-------- PROVIDED RECORDS --------

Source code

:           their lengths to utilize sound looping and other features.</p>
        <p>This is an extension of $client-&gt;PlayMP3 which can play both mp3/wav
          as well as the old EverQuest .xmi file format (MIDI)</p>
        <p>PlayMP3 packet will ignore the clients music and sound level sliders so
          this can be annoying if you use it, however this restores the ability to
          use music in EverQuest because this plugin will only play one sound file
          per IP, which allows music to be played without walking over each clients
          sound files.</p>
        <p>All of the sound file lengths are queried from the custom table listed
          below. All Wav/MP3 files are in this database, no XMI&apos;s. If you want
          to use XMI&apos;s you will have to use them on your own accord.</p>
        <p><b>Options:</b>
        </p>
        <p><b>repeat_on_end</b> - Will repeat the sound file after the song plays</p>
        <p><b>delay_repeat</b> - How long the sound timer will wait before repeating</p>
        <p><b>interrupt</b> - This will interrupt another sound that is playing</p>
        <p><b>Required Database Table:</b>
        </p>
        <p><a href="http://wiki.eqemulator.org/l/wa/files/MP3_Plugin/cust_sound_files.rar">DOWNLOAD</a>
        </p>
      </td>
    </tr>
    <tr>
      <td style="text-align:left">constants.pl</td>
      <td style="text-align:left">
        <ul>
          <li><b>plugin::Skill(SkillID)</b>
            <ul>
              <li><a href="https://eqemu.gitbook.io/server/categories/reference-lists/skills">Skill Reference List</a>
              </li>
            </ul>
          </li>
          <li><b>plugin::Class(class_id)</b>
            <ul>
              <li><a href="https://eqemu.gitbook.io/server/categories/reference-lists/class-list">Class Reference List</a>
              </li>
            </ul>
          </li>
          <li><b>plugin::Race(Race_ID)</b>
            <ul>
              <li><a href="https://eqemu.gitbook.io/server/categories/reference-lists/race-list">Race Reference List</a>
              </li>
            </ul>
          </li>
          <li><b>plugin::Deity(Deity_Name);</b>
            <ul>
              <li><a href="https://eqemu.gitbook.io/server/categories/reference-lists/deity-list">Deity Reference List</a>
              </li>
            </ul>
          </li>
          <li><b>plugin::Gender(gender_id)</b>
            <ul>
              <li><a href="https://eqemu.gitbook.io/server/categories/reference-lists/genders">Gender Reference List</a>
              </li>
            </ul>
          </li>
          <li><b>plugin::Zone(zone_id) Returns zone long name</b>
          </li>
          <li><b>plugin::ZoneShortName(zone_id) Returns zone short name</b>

--------

WHAT IS BEING ASKED:
Reproduce the material above line for line, character for character.

SOLUTION TO THIS PROBLEM:
Source code

:           their lengths to utilize sound looping and other features.</p>
        <p>This is an extension of $client-&gt;PlayMP3 which can play both mp3/wav
          as well as the old EverQuest .xmi file format (MIDI)</p>
        <p>PlayMP3 packet will ignore the clients music and sound level sliders so
          this can be annoying if you use it, however this restores the ability to
          use music in EverQuest because this plugin will only play one sound file
          per IP, which allows music to be played without walking over each clients
          sound files.</p>
        <p>All of the sound file lengths are queried from the custom table listed
          below. All Wav/MP3 files are in this database, no XMI&apos;s. If you want
          to use XMI&apos;s you will have to use them on your own accord.</p>
        <p><b>Options:</b>
        </p>
        <p><b>repeat_on_end</b> - Will repeat the sound file after the song plays</p>
        <p><b>delay_repeat</b> - How long the sound timer will wait before repeating</p>
        <p><b>interrupt</b> - This will interrupt another sound that is playing</p>
        <p><b>Required Database Table:</b>
        </p>
        <p><a href="http://wiki.eqemulator.org/l/wa/files/MP3_Plugin/cust_sound_files.rar">DOWNLOAD</a>
        </p>
      </td>
    </tr>
    <tr>
      <td style="text-align:left">constants.pl</td>
      <td style="text-align:left">
        <ul>
          <li><b>plugin::Skill(SkillID)</b>
            <ul>
              <li><a href="https://eqemu.gitbook.io/server/categories/reference-lists/skills">Skill Reference List</a>
              </li>
            </ul>
          </li>
          <li><b>plugin::Class(class_id)</b>
            <ul>
              <li><a href="https://eqemu.gitbook.io/server/categories/reference-lists/class-list">Class Reference List</a>
              </li>
            </ul>
          </li>
          <li><b>plugin::Race(Race_ID)</b>
            <ul>
              <li><a href="https://eqemu.gitbook.io/server/categories/reference-lists/race-list">Race Reference List</a>
              </li>
            </ul>
          </li>
          <li><b>plugin::Deity(Deity_Name);</b>
            <ul>
              <li><a href="https://eqemu.gitbook.io/server/categories/reference-lists/deity-list">Deity Reference List</a>
              </li>
            </ul>
          </li>
          <li><b>plugin::Gender(gender_id)</b>
            <ul>
              <li><a href="https://eqemu.gitbook.io/server/categories/reference-lists/genders">Gender Reference List</a>
              </li>
            </ul>
          </li>
          <li><b>plugin::Zone(zone_id) Returns zone long name</b>
          </li>
          <li><b>plugin::ZoneShortName(zone_id) Returns zone short name</b>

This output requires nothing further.